>> Begin GIVEN TEXT
Such love, true and eternal, cannot have a merely human origin. "Love is from God," says John the Apostle (1 Jn 4:7). In the New Testament the word used for this love is agape (which differentiates it from eros). St. Paul does not use agape to designate human love for God; he uses the phrase "to love God" only twice (Rm 8:28; 1 Cor 8:3). The Christian love we call agape is essentially God's love for us manifested in Christ. Subsequently, this divine love that is transformed into love of neighbor is also agape. In the synoptic Gospels, however, the noun "agape" is seldom used: never in Mark, once each in Matthew (24:12) and Luke (11:42). The verb "to love" (agapao) is rarely used: eight times in Matthew, five times in Mark, thirteen times in Luke. Rather, it is God's love translated into action that permeates the entire Gospel, from first line to last. "In this is love, not that we loved God, but that he loved us and sent his Son to be the atoning sacrifice for our sins" (1 Jn 4:10). If we are capable of loving, it is because "[God] first loved us" (1 Jn 4:19). When we say, "I want to pray," it is God who prays in us. It seems easier for us to say, "God loves" than "God prays." Yet, as St. Paul says, "the Spirit helps us in our weakness; for we do not know how to pray as we ought, but that very Spirit intercedes with sighs too deep for words" (Rom 8:26).
The word prayer generally evokes the image of petitions made to God, as in the second part of the Our Father, the Lord's Prayer. Yet hasn't God made it clear that before we pray for our "daily bread" we should first ask, "Hallowed be thy name, thy kingdom come"? Is not the petition "Your will be done on earth as it is in heaven" God's will for the establishment of his kingdom on earth, as well as an indication that the kernel of all prayer should be, before all else, a petition for God's kingdom and God's righteousness (Mt 6:33)? Viewed in this light, the heart of prayer lies not in God's response to our petitions but in making God's will our prayer. In other words, God's prayer should become the soul of our prayer. Because of our deafness and blindness, God's voice is often inaudible, so we lose sight of him and become like wandering sheep. We need, then, to pray for knowledge of God's will and for strength enlivened by God's prayer such is genuine prayer.
>> End GIVEN TEXT
_SET EXERCISE:_ Carry on the passage about divine love and prayer from its last sentence. The lines after this passage are separate material with no link to it.
>> Begin GIVEN ENTRIES
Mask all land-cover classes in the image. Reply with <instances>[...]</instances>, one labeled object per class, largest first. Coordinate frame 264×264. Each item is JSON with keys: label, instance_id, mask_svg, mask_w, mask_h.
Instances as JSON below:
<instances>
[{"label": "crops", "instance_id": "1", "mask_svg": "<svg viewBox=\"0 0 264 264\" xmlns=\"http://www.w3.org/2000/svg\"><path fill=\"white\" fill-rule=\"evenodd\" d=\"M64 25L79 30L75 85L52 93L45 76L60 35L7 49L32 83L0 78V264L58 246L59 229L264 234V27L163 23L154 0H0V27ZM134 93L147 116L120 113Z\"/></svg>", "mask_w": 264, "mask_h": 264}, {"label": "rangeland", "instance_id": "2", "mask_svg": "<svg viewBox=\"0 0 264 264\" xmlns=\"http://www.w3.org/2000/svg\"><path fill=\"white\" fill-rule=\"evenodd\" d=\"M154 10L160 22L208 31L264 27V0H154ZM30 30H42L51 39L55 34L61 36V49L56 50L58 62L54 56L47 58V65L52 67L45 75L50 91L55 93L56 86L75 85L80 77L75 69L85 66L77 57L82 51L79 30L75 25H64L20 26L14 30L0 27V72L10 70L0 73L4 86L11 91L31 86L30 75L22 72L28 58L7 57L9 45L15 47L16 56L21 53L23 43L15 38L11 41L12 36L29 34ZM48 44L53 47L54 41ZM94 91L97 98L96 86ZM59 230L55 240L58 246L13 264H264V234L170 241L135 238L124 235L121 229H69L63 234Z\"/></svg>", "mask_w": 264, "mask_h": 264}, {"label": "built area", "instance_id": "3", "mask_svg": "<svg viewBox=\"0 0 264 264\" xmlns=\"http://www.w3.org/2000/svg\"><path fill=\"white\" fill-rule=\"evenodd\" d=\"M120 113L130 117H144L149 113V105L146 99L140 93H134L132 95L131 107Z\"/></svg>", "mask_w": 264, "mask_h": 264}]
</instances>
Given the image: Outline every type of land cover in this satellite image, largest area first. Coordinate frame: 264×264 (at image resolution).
>> End GIVEN ENTRIES
_WRITTEN ANSWER:_
Figuratively speaking, prayer may be compared to water. God's prayer is the rain that comes from heaven. The land watered by this rain represents humanity. The water absorbed by the land forms an underground current that eventually surfaces as a spring. Our prayer is this spring whose very existence depends on the rain, but if there is to be a spring, there must also be a heart, that like the earth is capable of receiving and retaining the water from heaven, a heart that has emptied itself sufficiently to allow the underground current to flow freely into its empty space. In a heart that is hardened, attached to its own judgment, the spring of prayer will never be allowed to emerge. The basis for true prayer is to make God's will really ours before seeking to fulfill our own desires.
The seed of prayer is sown in heaven.
It pushes its stem toward the earth
and comes to grow there.
It produces an abundance of fruit.
Then, as it becomes seed once more,
it thrusts its way back to heaven.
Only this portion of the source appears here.